Police: Mladic captured in a routine raid
Serbian war criminal's son says his father suffered two strokes while on the run, has a partially paralyzed right hand and can barely speak. Prosecution: Health issue used as a delay tactic. After his arrest, Mladic requests strawberries, Tolstoy novels, asks to visit Belgrade grave of daughter who killed herself in 1994
Bosnian Serb military commander Ratko Mladic says he's innocent of war crimes charges that include orchestrating some of the worst atrocities of the 1992-1995 Bosnian war, the suspect's son said Friday after visiting the former fugitive in jail.
"His stand is that he's not guilty of what he's being accused of," Darko Mladictold reporters.
After spending a night in jail, Mladic was due back in a Belgrade court for a second hearing on his extradition to the UN tribunal in The Hague, Netherlands on charges that include directing the slaughter of 8,000 Muslim men and boys in the Bosnian town of Srebrenica, and involvement in the relentless four-year siege of Sarajevo.
His son said Mladic suffered two strokes while on the run, has a partially paralyzed right hand and can barely speak.
Mladic after being captured on Thursday (Photo: Reuters)
Serbian war crimes prosecutors say the health issue appeared to be a tactic to delay Mladic's extradition. A tribunal spokeswoman said from The Hague that it was capable of dealing with any health problems.
Mladic told reporters after visiting his father in jail that "We will ask that he be transferred to a hospital." He said the family was demanding that Russian doctors examine Mladic to guarantee the impartiality of any medical assessment. Russian has traditionally supported Serbia in conflicts with the West.
Decade and a half on the run
A police photo of Mladic showed him looking hollow-cheeked and shrunken after a decade and a half on the run, a far cry from the beefy commander accused of personally orchestrating some of the worst horrors of the Balkan wars.
The photo taken moments after his arrest in a tiny northern Serbian village shows a clean-shaven Mladic with thinning hair and wearing a navy blue baseball hat. He looks up with wide eyes, as if in surprise.
A Thursday extradition hearing was adjourned after the judge cut short the questioning because Mladic's "poor physical state" left him unable to communicate, defense lawyer Milos Saljic said.

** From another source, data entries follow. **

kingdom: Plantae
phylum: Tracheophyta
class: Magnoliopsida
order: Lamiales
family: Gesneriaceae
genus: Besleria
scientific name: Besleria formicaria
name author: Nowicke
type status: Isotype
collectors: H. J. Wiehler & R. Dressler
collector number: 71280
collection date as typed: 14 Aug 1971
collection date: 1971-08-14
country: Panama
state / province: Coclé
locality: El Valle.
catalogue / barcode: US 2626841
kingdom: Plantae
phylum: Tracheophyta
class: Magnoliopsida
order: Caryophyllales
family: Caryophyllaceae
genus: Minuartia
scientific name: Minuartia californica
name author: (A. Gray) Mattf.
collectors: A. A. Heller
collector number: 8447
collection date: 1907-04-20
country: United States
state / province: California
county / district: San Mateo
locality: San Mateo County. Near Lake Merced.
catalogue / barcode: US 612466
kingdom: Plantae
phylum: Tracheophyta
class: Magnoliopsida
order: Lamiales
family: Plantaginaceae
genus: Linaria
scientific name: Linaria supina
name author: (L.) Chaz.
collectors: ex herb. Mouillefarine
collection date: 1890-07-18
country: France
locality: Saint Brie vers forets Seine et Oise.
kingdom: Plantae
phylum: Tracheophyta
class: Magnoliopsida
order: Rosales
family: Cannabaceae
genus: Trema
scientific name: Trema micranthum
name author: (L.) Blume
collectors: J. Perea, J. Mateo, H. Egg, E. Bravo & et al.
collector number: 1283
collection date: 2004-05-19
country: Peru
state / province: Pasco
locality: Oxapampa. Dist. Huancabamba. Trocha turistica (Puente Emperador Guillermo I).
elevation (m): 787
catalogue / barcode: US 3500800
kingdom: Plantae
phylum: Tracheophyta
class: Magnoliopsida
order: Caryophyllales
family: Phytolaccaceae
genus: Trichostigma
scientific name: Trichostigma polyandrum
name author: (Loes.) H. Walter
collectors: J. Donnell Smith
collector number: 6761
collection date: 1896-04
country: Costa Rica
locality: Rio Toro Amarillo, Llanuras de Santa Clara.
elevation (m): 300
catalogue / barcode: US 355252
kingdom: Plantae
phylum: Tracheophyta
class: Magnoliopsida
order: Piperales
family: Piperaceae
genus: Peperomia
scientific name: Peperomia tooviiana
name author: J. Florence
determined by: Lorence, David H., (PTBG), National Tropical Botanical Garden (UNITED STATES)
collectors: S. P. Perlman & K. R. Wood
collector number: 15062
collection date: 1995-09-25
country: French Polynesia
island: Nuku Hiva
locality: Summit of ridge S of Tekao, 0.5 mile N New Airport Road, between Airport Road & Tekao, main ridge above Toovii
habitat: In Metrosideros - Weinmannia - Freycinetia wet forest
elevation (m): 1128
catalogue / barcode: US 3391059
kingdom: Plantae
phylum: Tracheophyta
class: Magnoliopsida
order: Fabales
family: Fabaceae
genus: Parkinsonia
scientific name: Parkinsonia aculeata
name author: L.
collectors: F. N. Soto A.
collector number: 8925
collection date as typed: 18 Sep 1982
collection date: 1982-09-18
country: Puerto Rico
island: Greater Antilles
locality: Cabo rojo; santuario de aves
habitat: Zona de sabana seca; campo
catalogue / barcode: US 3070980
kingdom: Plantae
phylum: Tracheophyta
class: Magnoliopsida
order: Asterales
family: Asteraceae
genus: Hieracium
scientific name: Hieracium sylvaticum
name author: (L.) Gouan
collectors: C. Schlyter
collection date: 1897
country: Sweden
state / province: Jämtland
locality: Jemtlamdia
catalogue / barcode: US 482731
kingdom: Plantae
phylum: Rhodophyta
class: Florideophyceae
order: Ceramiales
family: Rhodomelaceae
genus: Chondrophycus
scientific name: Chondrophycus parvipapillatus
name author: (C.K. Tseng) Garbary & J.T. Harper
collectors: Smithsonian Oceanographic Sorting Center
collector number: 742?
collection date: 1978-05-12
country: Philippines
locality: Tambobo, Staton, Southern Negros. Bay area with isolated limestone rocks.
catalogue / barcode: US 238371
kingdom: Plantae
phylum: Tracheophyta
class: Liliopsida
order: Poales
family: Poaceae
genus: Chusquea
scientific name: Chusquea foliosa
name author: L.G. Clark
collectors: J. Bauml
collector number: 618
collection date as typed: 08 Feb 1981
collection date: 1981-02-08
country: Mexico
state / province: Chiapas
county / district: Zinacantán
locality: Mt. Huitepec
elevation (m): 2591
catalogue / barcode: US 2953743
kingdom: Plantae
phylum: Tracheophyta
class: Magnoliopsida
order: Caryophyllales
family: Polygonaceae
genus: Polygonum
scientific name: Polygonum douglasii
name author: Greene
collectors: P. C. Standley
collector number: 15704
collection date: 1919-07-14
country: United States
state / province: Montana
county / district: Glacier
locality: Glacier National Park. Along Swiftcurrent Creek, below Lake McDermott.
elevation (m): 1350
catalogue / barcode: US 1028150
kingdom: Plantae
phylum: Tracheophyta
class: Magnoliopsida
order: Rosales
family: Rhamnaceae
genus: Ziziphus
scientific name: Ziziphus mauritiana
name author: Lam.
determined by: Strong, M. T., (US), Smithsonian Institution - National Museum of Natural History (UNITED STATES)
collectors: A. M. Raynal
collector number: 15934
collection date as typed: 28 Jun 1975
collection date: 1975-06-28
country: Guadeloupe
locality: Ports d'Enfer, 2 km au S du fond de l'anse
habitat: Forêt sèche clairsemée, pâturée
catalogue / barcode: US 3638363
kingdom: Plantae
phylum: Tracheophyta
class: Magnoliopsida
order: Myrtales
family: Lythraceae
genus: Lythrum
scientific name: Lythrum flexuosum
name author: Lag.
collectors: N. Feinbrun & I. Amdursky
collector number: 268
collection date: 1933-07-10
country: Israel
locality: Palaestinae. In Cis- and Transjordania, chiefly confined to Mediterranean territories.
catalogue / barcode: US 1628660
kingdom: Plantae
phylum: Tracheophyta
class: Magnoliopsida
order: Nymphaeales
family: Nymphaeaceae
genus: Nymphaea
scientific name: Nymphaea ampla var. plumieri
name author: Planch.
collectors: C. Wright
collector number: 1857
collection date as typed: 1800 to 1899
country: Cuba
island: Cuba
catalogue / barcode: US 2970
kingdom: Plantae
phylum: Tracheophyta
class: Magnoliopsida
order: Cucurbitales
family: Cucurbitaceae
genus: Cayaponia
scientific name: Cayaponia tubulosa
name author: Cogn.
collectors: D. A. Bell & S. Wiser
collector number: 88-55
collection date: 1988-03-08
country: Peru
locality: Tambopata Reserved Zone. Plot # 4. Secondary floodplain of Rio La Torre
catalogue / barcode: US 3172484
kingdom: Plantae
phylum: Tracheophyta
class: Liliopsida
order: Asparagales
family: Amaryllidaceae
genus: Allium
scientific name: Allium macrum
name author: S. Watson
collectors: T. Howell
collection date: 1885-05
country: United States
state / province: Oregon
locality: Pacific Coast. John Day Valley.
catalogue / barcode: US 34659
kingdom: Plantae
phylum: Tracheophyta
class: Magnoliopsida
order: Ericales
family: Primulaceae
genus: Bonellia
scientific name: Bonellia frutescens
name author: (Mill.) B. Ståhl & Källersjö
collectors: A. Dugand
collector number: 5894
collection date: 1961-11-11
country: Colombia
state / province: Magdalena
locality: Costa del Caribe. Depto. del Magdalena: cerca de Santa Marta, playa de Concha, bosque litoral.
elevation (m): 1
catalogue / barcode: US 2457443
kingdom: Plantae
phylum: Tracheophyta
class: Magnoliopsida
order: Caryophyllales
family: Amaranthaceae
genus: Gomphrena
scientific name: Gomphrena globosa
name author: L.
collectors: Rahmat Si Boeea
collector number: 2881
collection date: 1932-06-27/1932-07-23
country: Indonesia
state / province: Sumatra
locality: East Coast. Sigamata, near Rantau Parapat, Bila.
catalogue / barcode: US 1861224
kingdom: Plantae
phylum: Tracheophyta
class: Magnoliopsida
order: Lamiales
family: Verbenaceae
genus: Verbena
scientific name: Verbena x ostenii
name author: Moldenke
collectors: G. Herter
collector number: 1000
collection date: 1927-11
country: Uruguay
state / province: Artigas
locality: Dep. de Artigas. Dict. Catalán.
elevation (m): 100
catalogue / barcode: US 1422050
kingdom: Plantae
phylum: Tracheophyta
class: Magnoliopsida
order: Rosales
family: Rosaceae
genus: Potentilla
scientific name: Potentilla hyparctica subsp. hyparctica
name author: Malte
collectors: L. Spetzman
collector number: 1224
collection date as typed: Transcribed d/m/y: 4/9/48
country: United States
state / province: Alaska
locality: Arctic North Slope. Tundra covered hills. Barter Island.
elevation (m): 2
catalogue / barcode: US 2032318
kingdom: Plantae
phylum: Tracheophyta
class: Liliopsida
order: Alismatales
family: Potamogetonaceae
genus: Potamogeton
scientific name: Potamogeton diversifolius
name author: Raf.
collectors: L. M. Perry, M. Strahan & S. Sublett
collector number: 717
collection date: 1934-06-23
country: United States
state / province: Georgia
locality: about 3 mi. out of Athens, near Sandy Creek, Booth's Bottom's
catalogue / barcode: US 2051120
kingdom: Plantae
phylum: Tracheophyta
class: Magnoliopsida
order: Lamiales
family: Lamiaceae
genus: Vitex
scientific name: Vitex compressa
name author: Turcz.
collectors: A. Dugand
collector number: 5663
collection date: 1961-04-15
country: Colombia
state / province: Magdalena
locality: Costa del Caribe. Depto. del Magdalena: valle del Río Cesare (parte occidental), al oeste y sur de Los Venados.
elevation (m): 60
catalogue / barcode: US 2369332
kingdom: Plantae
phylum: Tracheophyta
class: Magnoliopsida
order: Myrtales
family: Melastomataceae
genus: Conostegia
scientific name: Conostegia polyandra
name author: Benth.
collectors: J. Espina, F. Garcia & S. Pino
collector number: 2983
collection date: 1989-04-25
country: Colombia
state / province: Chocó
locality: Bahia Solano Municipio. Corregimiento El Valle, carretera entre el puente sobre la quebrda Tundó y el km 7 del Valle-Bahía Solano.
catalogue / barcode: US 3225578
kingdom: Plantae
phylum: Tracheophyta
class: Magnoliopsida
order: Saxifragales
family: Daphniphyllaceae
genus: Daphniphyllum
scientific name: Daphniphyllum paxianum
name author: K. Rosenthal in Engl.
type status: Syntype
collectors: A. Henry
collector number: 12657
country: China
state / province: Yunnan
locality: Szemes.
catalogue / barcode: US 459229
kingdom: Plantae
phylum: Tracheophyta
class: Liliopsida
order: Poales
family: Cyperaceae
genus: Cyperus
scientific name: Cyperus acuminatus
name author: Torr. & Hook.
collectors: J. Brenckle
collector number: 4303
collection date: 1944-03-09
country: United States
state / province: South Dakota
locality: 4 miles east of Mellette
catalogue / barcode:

State TV showed Mladic walking haltingly into the closed-door extradition hearing. Saljic said Mladic needed medical care and "should not be moved in such a state."
Deputy war crimes prosecutor Bruno Vekaric said that Mladic, 69, is taking a lot of medicine, but "responds very rationally to everything that is going on," and extradition proceedings should take no more than a week.
"What's important is that his identity has been established," Vekaric said. "It now depends on his defense whether they will launch appeals, but the maximum deadline for his extradition is a week."
Mladic was captured in a routine raid as he headed out to his garden for a pre-dawn walk, three Serbian police officials told The Associated Press on Friday.
The officials said they had no specific intelligence indicating that Mladic was in the house, which belonged to a relative, before they burst into four houses in the village of Lazarevo simultaneously.
Police had not previously raided the village, but have been conducting similar operations throughout Serbia for years in the hunt for Mladic.
They said Mladic identified himself immediately Thursday morning, speaking in a whisper, and was carrying two pistols that he handed over to police.
Mladic was taken to a jail cell at Serbia's war-crimes court where, a judicial official told the AP, he was given strawberries Friday after requesting them along with Leo Tolstoy novels and a television set. It wasn't immediately clear if he'd also been given the books and TV.
The judicial official who spoke on condition of anonymity because of the sensitivity of the situation said Mladic had also asked to visit the Belgrade grave of his daughter Ana, who killed herself in 1994.
The operation to arrest Mladic began around 5 am Thursday with four white jeeps carrying about two dozen masked special Serbian policemen into Lazarevo, a remote northern Serbian village. Most of its 2,000 people were still asleep.
Mladic was awake inside a yellow brick house with a rusty white fence, unable to sleep because his body ached from ailments he has suffered over the 16 years he had spent on the run from justice, the officials said.
Serbian officials said no one will pick up the $10 million (7 million euro) reward for Mladic's arrest because police were not acting on a tip when they arrested him.
One of the world's most-wanted fugitives, Mladic was the top commander of the Bosnian Serb army during Bosnia's 1992-95 war, which killed more than 100,000 people and drove another 1.8 million from their homes. Thousands of Muslims and Croats were killed, tortured or driven out in a campaign to purge the region of non-Serbs.